|Title||Impact of Data Placement on Resilience in Large-Scale Object Storage Systems |
|Publication Type||Conference Paper |
|Year of Publication||2016 |
|Authors||Carns, PH, Harms, K, Jenkins, J, Mubarak, M, Ross, R, Carothers, CD |
|Conference Name||32nd International Conference on Massive Storage Systems and Technology (MSST 2016) |
|Date Published||05/2016 |
|Conference Location||Santa Clara, CA |
|Other Numbers||ANL/MCS-P5570-0316 |
|Abstract||Distributed object storage architectures have become the de facto standard for high-performance storage in big data, cloud, and HPC computing. Object storage deployments using commodity hardware to reduce costs often employ object replication as a method to achieve data resilience. Repairing object replicas after failure is a daunting task for systems with thousands of servers and billions of objects, however, and it is increasingly difficult to evaluate such scenarios at scale on real-world systems. Resilience and availability are both compromised if objects are not repaired in a timely manner.
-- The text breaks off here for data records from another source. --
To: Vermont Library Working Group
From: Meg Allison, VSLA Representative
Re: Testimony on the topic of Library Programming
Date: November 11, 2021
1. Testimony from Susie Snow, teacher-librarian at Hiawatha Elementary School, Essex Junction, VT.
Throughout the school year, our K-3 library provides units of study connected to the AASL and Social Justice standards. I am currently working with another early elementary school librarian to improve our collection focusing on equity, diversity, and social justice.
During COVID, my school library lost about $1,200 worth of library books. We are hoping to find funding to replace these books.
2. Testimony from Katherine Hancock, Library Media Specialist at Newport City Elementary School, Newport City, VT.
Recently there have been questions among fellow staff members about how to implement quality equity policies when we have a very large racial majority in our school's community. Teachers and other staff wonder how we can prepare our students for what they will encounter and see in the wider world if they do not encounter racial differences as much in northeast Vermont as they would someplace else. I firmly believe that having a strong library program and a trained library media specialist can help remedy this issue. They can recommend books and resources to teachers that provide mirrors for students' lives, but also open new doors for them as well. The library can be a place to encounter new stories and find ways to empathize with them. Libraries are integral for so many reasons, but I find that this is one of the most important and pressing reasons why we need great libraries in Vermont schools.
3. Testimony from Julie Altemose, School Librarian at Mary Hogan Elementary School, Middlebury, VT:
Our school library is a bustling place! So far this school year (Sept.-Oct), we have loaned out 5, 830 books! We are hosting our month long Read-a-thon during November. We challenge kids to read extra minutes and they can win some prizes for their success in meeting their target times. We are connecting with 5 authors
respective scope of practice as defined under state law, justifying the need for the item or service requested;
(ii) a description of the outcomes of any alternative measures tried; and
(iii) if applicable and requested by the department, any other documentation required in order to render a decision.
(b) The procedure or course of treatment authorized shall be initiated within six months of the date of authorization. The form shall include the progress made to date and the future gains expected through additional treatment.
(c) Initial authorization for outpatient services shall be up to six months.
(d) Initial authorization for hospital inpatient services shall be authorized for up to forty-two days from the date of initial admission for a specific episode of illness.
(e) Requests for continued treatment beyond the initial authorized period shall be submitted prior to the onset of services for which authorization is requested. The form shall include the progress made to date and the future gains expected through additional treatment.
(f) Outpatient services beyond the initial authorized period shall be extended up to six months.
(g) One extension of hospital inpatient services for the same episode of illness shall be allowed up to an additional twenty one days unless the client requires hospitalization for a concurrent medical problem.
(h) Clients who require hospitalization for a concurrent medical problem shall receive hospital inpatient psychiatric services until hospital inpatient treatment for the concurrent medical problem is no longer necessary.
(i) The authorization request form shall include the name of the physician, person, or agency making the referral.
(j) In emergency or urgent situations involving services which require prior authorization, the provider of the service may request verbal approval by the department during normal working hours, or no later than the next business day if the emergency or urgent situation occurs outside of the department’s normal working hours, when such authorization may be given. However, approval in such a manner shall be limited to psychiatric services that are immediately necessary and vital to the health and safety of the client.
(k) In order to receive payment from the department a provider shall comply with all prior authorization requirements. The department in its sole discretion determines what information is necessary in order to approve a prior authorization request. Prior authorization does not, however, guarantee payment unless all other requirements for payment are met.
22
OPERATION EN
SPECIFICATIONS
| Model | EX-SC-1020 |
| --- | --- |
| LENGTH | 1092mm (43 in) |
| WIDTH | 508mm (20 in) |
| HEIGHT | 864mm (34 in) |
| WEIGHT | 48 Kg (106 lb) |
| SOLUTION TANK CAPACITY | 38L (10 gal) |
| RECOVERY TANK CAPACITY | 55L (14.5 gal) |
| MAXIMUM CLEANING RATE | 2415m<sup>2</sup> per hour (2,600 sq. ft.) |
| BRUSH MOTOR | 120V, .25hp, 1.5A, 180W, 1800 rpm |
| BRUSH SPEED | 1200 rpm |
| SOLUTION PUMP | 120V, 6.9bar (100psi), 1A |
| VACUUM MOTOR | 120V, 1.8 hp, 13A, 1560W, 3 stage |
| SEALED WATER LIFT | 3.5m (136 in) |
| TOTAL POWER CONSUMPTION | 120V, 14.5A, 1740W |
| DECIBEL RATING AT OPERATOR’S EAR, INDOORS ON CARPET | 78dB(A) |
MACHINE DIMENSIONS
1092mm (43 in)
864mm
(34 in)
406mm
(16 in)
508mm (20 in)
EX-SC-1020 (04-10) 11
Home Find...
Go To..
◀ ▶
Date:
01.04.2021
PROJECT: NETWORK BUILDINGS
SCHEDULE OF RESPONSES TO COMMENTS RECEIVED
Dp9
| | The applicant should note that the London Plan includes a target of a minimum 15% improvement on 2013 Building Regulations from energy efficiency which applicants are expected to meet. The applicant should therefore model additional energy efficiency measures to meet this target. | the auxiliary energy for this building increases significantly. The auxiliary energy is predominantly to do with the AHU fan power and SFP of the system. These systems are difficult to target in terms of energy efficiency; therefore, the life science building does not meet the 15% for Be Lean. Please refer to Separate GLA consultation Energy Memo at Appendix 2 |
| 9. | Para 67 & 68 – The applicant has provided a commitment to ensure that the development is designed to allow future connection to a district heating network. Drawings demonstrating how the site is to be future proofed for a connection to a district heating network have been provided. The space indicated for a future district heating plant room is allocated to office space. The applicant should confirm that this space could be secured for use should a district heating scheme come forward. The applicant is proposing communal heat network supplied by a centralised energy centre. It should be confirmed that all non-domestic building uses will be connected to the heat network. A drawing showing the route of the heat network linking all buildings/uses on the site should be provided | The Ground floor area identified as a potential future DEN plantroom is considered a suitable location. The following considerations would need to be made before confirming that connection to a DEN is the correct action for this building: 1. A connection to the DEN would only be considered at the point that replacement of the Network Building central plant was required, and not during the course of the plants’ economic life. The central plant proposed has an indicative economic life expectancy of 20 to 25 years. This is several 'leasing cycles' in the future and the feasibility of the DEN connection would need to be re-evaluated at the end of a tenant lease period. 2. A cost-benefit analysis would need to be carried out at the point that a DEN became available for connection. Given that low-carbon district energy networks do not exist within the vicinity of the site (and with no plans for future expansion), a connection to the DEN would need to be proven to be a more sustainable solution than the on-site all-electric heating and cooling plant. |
In this work we leverage a high-fidelity discrete-event simulation model to investigate replica reconstruction on large-scale object storage systems with thousands of servers, billions of objects, and petabytes of data. We evaluate the behavior of CRUSH, a well-known object placement algorithm, and identify configuration scenarios in which aggregate rebuild performance is constrained by object placement policies. After determining the root cause of this bottleneck, we then propose enhancements to CRUSH and the usage policies atop it to enable scalable replica reconstruction. We use these methods to demonstrate a simulated aggregate rebuild rate of 410 GiB/s (within 5% of projected ideal linear scaling) on a 1,024-node commodity storage system. We also uncover an unexpected phenomenon in rebuild performance based on the characteristics of the data stored on the system.